Karte von Kurland angefertiget und mit Allerhöchter Genehmigung herausgegeben von dem Kurl. Gouvernements Revisor und Ritter C. Neumann, published in Mitau (Jelgava, Latvia) in 1833 by Verlag von G.A. Reyher and lithographed by B. Herder in Freiburg im Breisgau, Germany, is a large and finely executed map of Courland (corresponding to present-day Latvia), dissected and mounted on linen, featuring a view of the Riga waterfront at the bottom. The map includes details such as towns, pastoral lands, water stations, forests, roads, marshes, and administrative boundaries, with an accounting of specific areas in the region of Courland.
The publication of this map coincides with a period of geopolitical stability and administrative organization in the Baltic provinces, of which Courland was a part. Under the Russian Empire, the early 19th century saw efforts to map and manage the territories with greater precision. The map serves as a testament to these efforts, reflecting the governmental interest in Courland's geographical, administrative, and infrastructural details. The inclusion of the view of the Riga waterfront adds an artistic element that connects the abstracted cartography with a tangible visual experience of the region's most significant city, which is, not incidentally, also at the center of the map.
The technical execution of the map, with its lithographed details, demonstrates the advancement of cartographic techniques during this era. The specific legend, labeling, and categorization present a meticulous understanding of Courland's geography, emphasizing the elements that would have been of particular interest to administrators, landowners, and those involved in local governance. The measurements and delineations of different areas further illustrate the map's focus on quantitative accuracy.

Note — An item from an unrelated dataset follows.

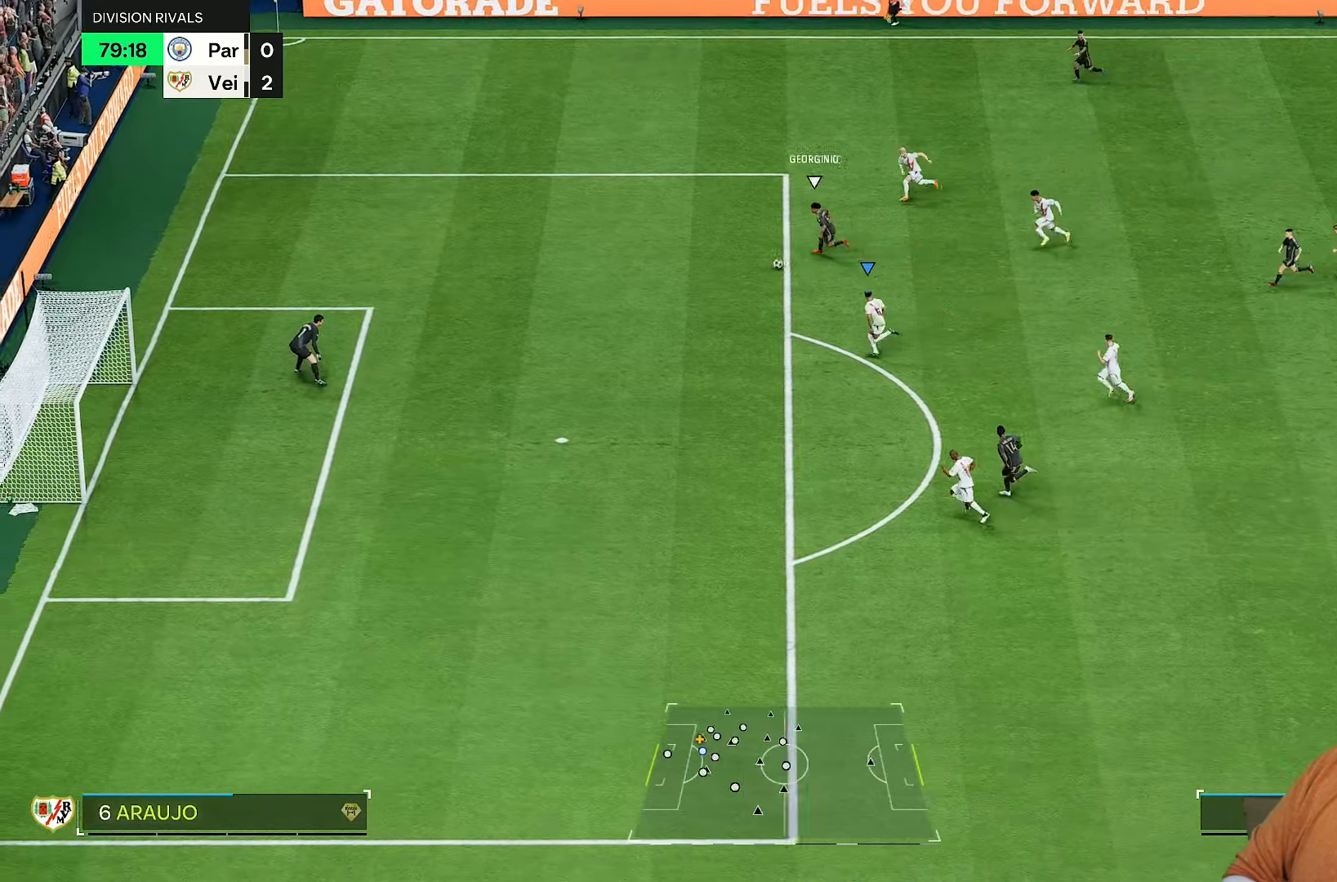
{"buttons": ["R2"], "left_stick": "left", "right_stick": "center", "events": []}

Karte von Kurland stands as an important historical artifact of 19th-century Courland, encapsulating both the region's unique geographical attributes and the broader administrative context within the Russian Empire. By merging the scientific accuracy of its cartographic representation with the aesthetic appeal of its design, this map provides a rich and multifaceted window into Courland's landscape and historical milieu. It embodies a confluence of artistic and scientific principles, reflecting the broader European intellectual and cultural currents of its time.
Rare. No copies are recorded in RBH nor in OldMaps.com. OCLC records examples at the BnF, Herder Institut, and the Bibliotheque Nat & Univ Strasbourg, to this we can add the National Library of Latvia.